This Sunday is “Transfiguration Sunday,” which always means the Epiphany season is in our rearview mirror, and Lent is quickly approaching. We will read about Jesus’ transfiguration experience when he climbs the mountain, is consumed with fire and power, feels the full presence of God, and walks back down the mountain a changed person. We have no idea what actually happened, other than an intensely private moment between Jesus and God, so private that much of it happens in a cloud. There are witnesses of course, but what they see they misunderstand – and then fear.
As theologian Sam Portaro puts it, “the Transfiguration is an artistic struggle to give voice to an intangible insight.”
All we know is that God surrounds Jesus, overcomes him, takes his breath away, and sets his heart on fire. We know that encounter with God changed Jesus profoundly. “After that strange experience on the hill,” Portaro writes, “Jesus possessed something he had not known or evidenced before. He bore within, and expressed without, the unmistakable assurance of one who knew his place; he knew he was loved…by God. That knowledge was his authority and the core of his integrity; he knew it so surely, he could never relinquish it, even to the power of death. He was changed, and everyone who saw him saw that change. He was transfigured. The brooding shadow of doubt – doubt over his own place in God’s order and affections – was replaced (forever) by the clear light of assurance.”

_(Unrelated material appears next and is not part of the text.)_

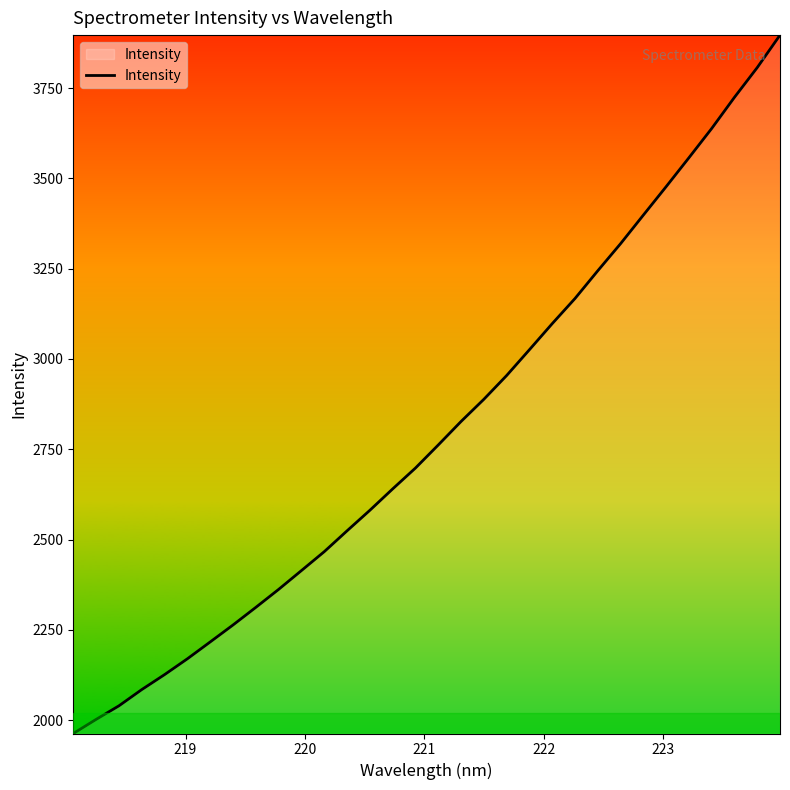

What is the minimum value shown in the chart?

1962.9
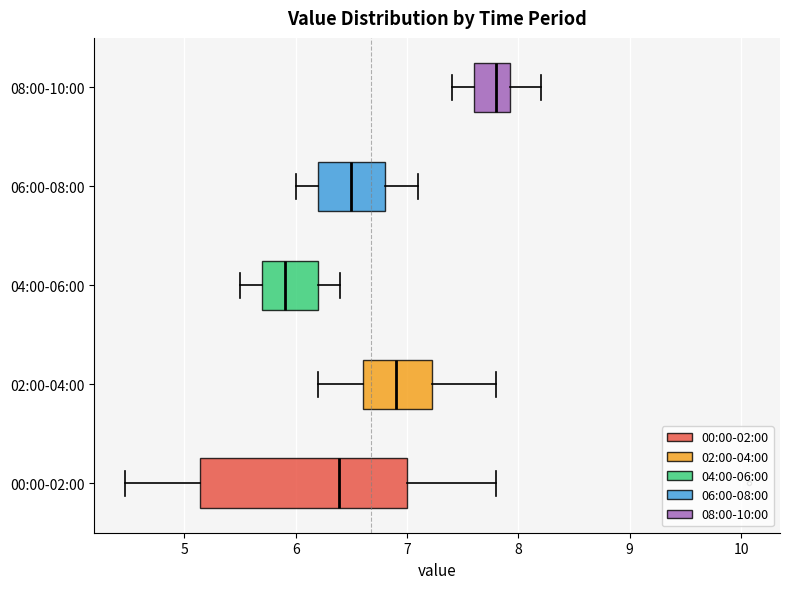

Which box has the furthest to the left median line?

04:00-06:00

I like to think that what Jesus experiences in that cloud is an encounter with the living God, an encounter that changes him completely. What if it’s not really our job to try to decode exactly what happened in the cloud that descended around Jesus, but to enter into that cloud ourselves, if we’re not there already? What if we approached the Bible as less a book of certainties than a book of encounters? A book in which a staggeringly long parade of people run into God, into each other, into life – and are never the same again?

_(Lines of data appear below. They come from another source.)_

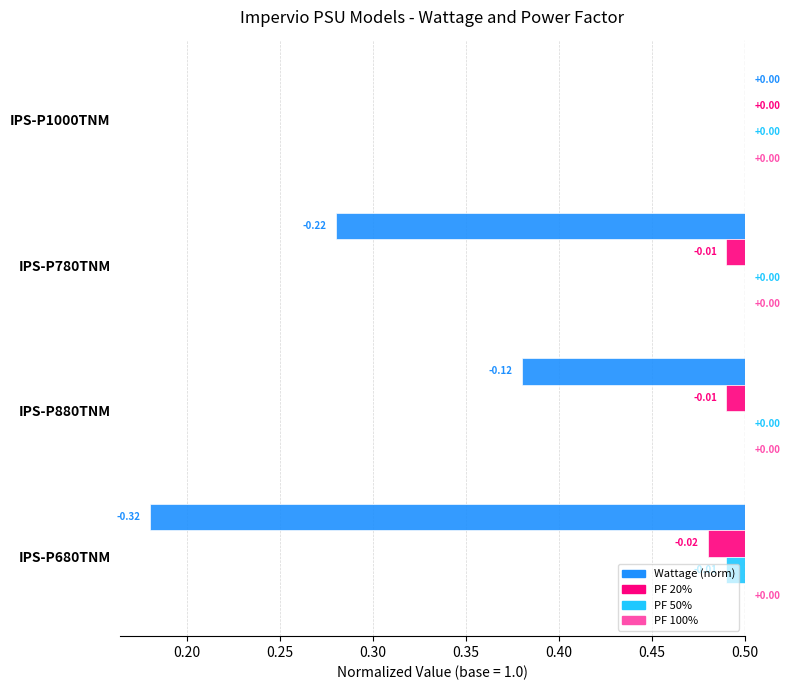

Between 0.20 and 0.25, which series saw the biggest shift?

Wattage (norm)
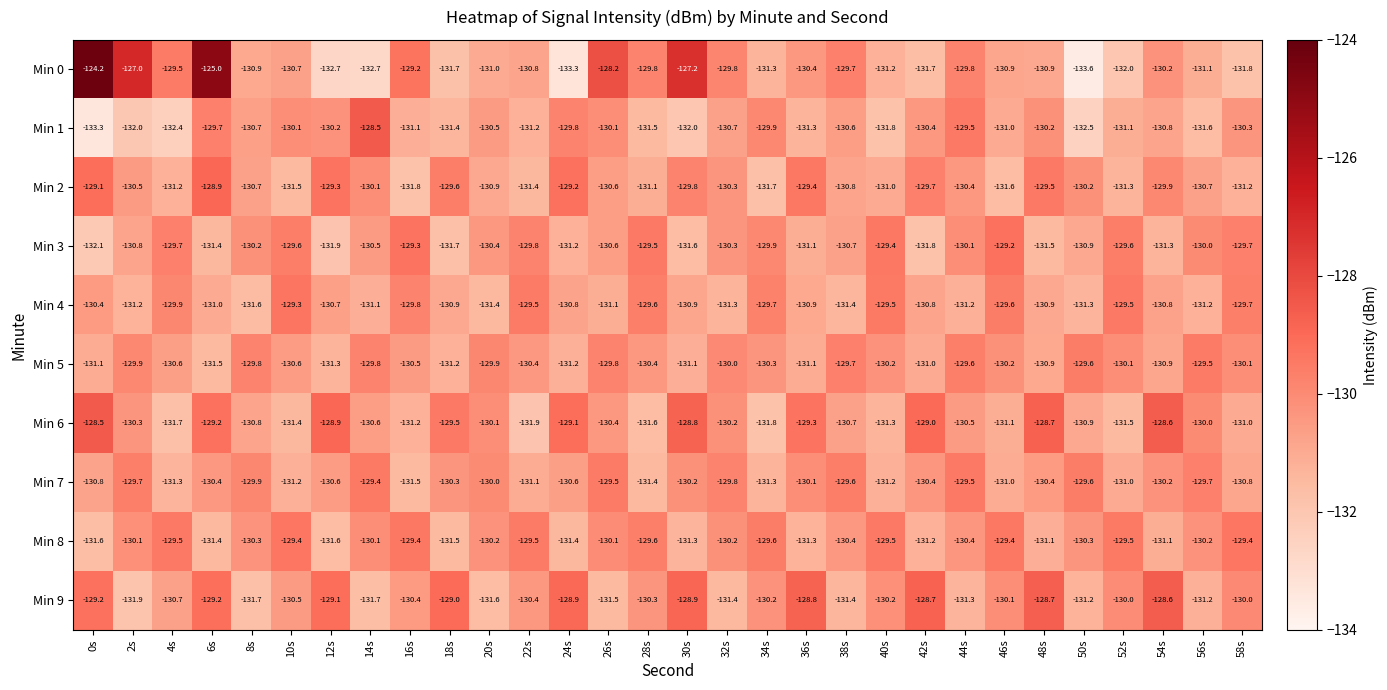

What is the sum of all Min 4 values?

-3917.0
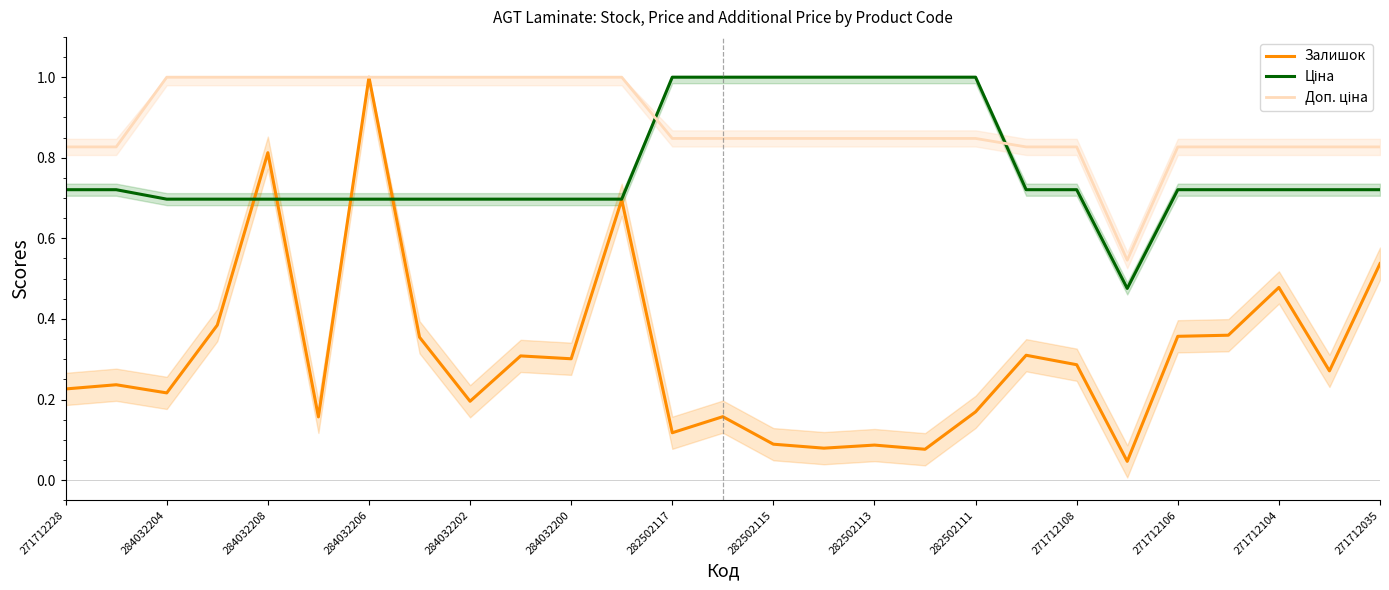

Which category has the lowest value in the Залишок series?

21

Whether these encounters register in human consciousness as “good” or “bad,” they have a way of breaking biblical people open, of rearranging what they’re convinced they know for sure so that there is room for more divine movement in their lives. Sometimes the movement involves traveling from one place to another. Sometimes it means changing their angle on what is true and why. Sometimes it involves the almost invisible movement of one heart toward another. In this re-arranging and in these encounters, certainties become casualties. At least those certainties that involve clinging to static notions of who’s who, what’s what, where we are going in our lives, and why. Things can shift pretty dramatically inside the cloud of unknowing, where faith has more to do with staying fully present to what is happening right in front of us than in being certain of what it all means.